Сейчас, когда она подошла к герцогу и он обратил на нее внимание, отвернувшись от Иветты Жуан, она вдруг утратила самообладание, она поняла, что не в силах взглянуть в лицо герцога, что она намеревалась сделать.
Мать довольно часто говорила ей: «Всегда смотри на людей, с которыми здороваешься, и помни, что застенчивость — эгоистична. Ты думаешь о себе, а не о том человеке, с которым говоришь».
Поэтому она здоровалась с людьми так, как ее научила мать — всегда смотрела в лицо человеку, которому ее представляли, и приветливо улыбалась.
Вот и сейчас она взяла руку герцога, но не могла поднять на него глаз; ее ресницы темнели на бледных щеках.
— Счастлив видеть вас, мисс Торо! — произнес герцог. — Мне повезло владеть двумя картинами вашего отца; позвольте выразить вам мои искренние соболезнования по поводу его кончины.
— Благодарю вас… — тихо ответила Уна.
Затем, стыдясь собственной глупости, она заставила себя поднять голову и взглянуть в глаза герцога.

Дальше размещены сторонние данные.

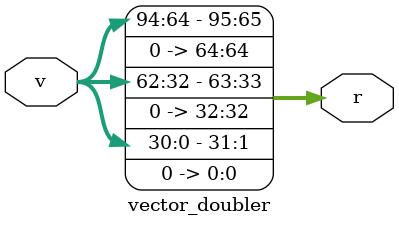
<source format=v>
`timescale 1ns / 1ps
module vector_doubler(
		input[95:0] v,
		output[95:0] r
    );
	 
	genvar i;
	generate 
		for(i = 0; i<3; i = i+1) begin : gen_vec_doubler
			assign r[32*i+:32] = ($signed(v[32*i+:32])<<<1);
		end
	endgenerate

endmodule

</source>
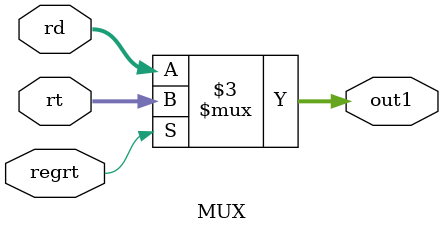
<source format=v>
`timescale 1ns / 1ps


module MUX(regrt, rd, rt, out1);
input regrt;
input [4:0] rd, rt;
output reg [4:0] out1;


always@ (rd or rt or regrt) begin
if(regrt)
     out1<=rt;
else
     out1<=rd;
end
endmodule

</source>
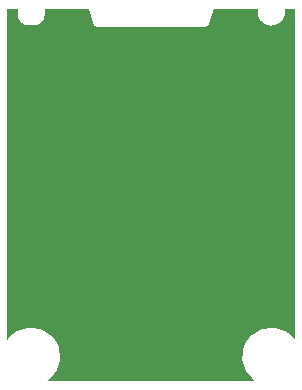
<source format=gbr>
G04 Generated by Ultiboard 13.0 *
%FSLAX25Y25*%
%MOIN*%

%ADD10C,0.00001*%
%ADD11C,0.01000*%
%ADD12C,0.02000*%
%ADD13C,0.02500*%
%ADD14C,0.02000*%
%ADD15C,0.06334*%
%ADD16R,0.02083X0.02083*%
%ADD17C,0.03917*%
%ADD18C,0.06000*%
%ADD19R,0.06334X0.06334*%
%ADD20R,0.01084X0.04168*%
%ADD21C,0.01666*%
%ADD22C,0.03000*%
%ADD23C,0.16500*%
%ADD24C,0.02500*%


G04 ColorRGB 0000FF for the following layer *
%LNCopper Bottom*%
%LPD*%
G54D10*
G36*
X97990Y15587D02*
X97990Y15587D01*
X97990Y125993D01*
X94560Y125993D01*
G75*
D01*
G02X85440Y125993I-4560J-989*
G01*
X85440Y125993D01*
X71086Y125993D01*
X69431Y121027D01*
G74*
D01*
G02X68549Y120096I1431J472*
G01*
G75*
D01*
G02X67998Y119993I-548J1404*
G01*
X67998Y119993D01*
X32000Y119993D01*
G75*
D01*
G02X30553Y121078I0J1507*
G01*
X30553Y121078D01*
X29120Y125993D01*
X14517Y125993D01*
X14517Y123959D01*
G75*
D01*
G02X11042Y120483I-3475J-1*
G01*
X11042Y120483D01*
X8959Y120483D01*
G75*
D01*
G02X5483Y123959I0J3476*
G01*
X5483Y123959D01*
X5483Y125993D01*
X2010Y125993D01*
X2010Y15587D01*
G75*
D01*
G02X15587Y2010I7988J-5589*
G01*
X15587Y2010D01*
X84413Y2010D01*
G75*
D01*
G02X97990Y15587I5589J7988*
G01*
D02*
G37*
%LPC*%
G36*
X86073Y92479D02*
G75*
D01*
G02X86073Y92479I3927J2521*
G01*
D02*
G37*

M02*

</source>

Он смотрел на нее с непонятным ей выражением на лице. Словно он изучал ее так же, как ранее месье Дюбушерон.
Однако потом его губы изогнулись в насмешливую улыбку.
Герцог пожал руку Филиппу Дюбушерону, и, когда слуга принес им по бокалу шампанского,
Иветт Жуан уже беседовала с герцогом, и ее низкий бархатный голос звучал приглушенно, как бы давая понять, что все, что она говорит, предназначено только для герцога, и ни для кого больше.
Уна придвинулась поближе к Филиппу Дюбушерону.
— Как вы думаете, — спросила она, — будет ли висеть папина картина в этой комнате?